— START Source passage —

Components

Hi Frank -

The IDW library was designed for use with the NI 655x devices.  Specifically, it takes advantage of two features on these boards:

1. Per-cycle tristate: To fully communicate on an I2C bus, you have to be able to drive an open-collector output and read an input on the same pin.  The buffers on the 655x can be tri-stated in a single clock cyce, allowing them to both drive data passively and sample on the very next clock cycle.
2. Hardware compare: IDW builds waveforms that use single-bit compare states (H and L) to check a slave's response on the bus.  This offloads processing the response data from the system software, making the application much more efficient.

You may be able to edit the IDW source code to work with a DAQmx-based device, but you'll have to work with only a subset of the functionality.  Here are some pitfalls and workarounds I can see:

• The only other clocked DIO device that supports open-collector outputs is the 6534.  If you use a DAQ (E-, M-series, etc.) or another 653x device, you'll be stuck with actively driven outputs.  This means that you won't be able to listen to the slave's responses (data and ACK) while the DO session is active.
• No other device supports the compare and tristate states (L, H, X, Z, V, T) in a waveform.  You'll have to either edit the IDW code to generate an active-drive waveform (1 and 0 only) or write a find-and-replace function that changes the Z's to 1's.
• Without per-cycle tristating, you'll have to tell the DO session to tristate the buffers immediately after generating each segment of the waveform, so you don't interfere with the DUT's attempt to respond with an ACK bit or a data byte.
• You can trigger the acquisiton (DI) task off the generation (DO) task to capture an ACK bit after you've sent data -- or to capture a data byte after the first ACK bit.  Because of the above requirement of ending the DO session after generating the waveform though, this means that you'll have to stop-and-restart the sessions to transfer every byte.  Some chips have a maximum limit to the amount of time between clock pulses; make sure you won't violate it waiting for the software to restart the sessions.
• Without hardware compare, you'll have to write a bit-banging funciton to parse the acquired waveform and extract the valid bits that were sent by the slave.

It's not an impossible task, but it's largely simplified by the 655x's features.

Hi David,

Thanks for the response. I think I'll use a micro with hardware I2C for this, sounds like it will be easier but I have a question. I downloaded the 3 examples ( IDW Transmit, Receive and Combined and opened all of the VIs to see what was going on. Each of the VIs add the locis state and timing information for an I2C function (Start, Ack, etc.) and append it to 'Data Type of Wire and when all the functionality has been appended the data is converted to a waveform and displayed. Where is the interface to the actual hardware I/O port lines for the SCL and SDA signals implemented? I didn't see any hardware task or physical channel hooks.

Frank 

Hi Frank -

There aren't any.  I had to scope this project to some degree, and since there are so many hardware options and two different drivers (NI-DAQmx and NI-HSDIO) available for a task like this, I decided to provide a tool that just helps you build a digital waveform (DWDT) for this protocol.  It doesn't do any of the work of configuring your specific hardware with your preferred driver; making an encompassing tool for all the existing permutations alone would be really hard.  And supporting such a tool for future releases of NI hardware and drivers would require me to quit my day job. 🙂

I will admit my plan to publish one or two examples that utilize this component in a hardware-based application.  I can't promise a delivery date on those, as they get prioritized against lots of other tasks, but the first such example should be up "soon".

— END Source passage —
— START Records provided —

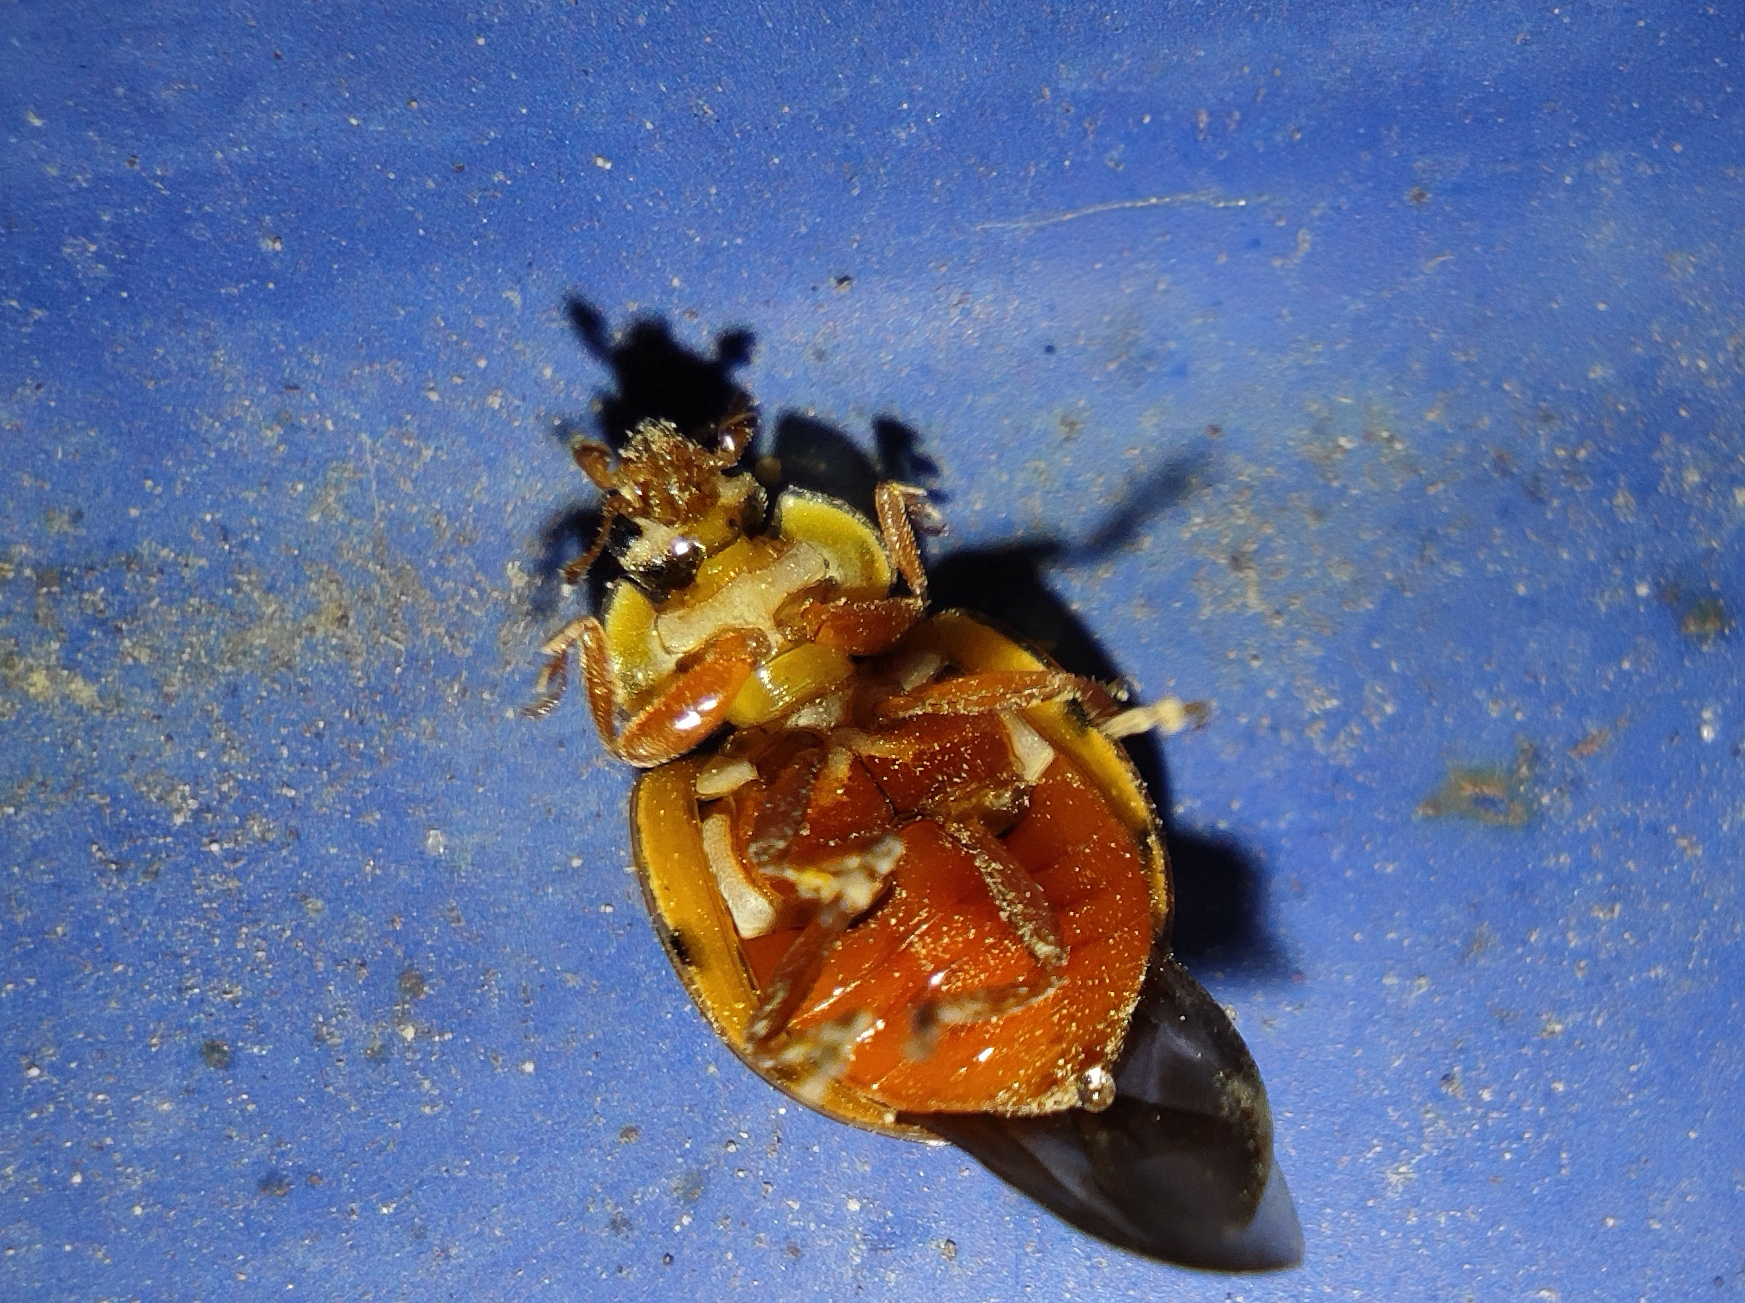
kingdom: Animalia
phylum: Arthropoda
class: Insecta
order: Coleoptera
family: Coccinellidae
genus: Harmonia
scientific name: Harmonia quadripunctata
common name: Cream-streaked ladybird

— END Records provided —

_Complete the following:_
A. The forum thread on the IDW library names the compare and tristate states that no other device supports in a waveform. List every one of those states.
B. Extend the forum thread on the IDW library, beginning after its final sentence.
The data following the forum thread is separate material.

_Exercise responses:_
A. L, H, X, Z, V, T

B.
David

Hi all -

An update to IDW has been released and can be downloaded on the main page.  Changes (bug fixes and new features) in v1.1.0 are listed in the readme file.

I adjust timing parameters tSU;DAT and tHD;DAT to find the minimum required values by device. But when the parameters are set below 100 nS, output waves stop responding to the settings, the setup and hold time are measured 100 nS regardless of the settings.

How can I remove or reduce the 100 nS overhead?

Anne

Hi Anne -

What's your device's sample rate?  And what are your desired timing settings?

Can you post the code that doesn't work?

Thanks, David.

The attachment is a simplfied version of the current program.

Vih - controls bus voltage using NI-4130 or an external power supply. Vil is set by NI-6552.

I2C clock - sets CLK frequency. Default value is 400K.

Timing parameters are listed at the bottom of front panel. 

I edited Mode Timing.dat so the program can pass timing validation.

Anne

Hi Anne -

Looking at the default values in your controls and indicators, and at this snippet of code that configures the sample rate fo your HSDIO device:

I suspect that it's getting configured to a rate of 10 MHz or less. On a 10 MHz sample clock, waveform samples are spaced 100 ns apart.  This limits the edge placement resolution to multiples of 100 ns.  To increase the resolution, you have to increase the sampling rate.  (20 MHz ---> 50 ns, 50 MHz --> 25 ns, 100 MHz, 10 ns)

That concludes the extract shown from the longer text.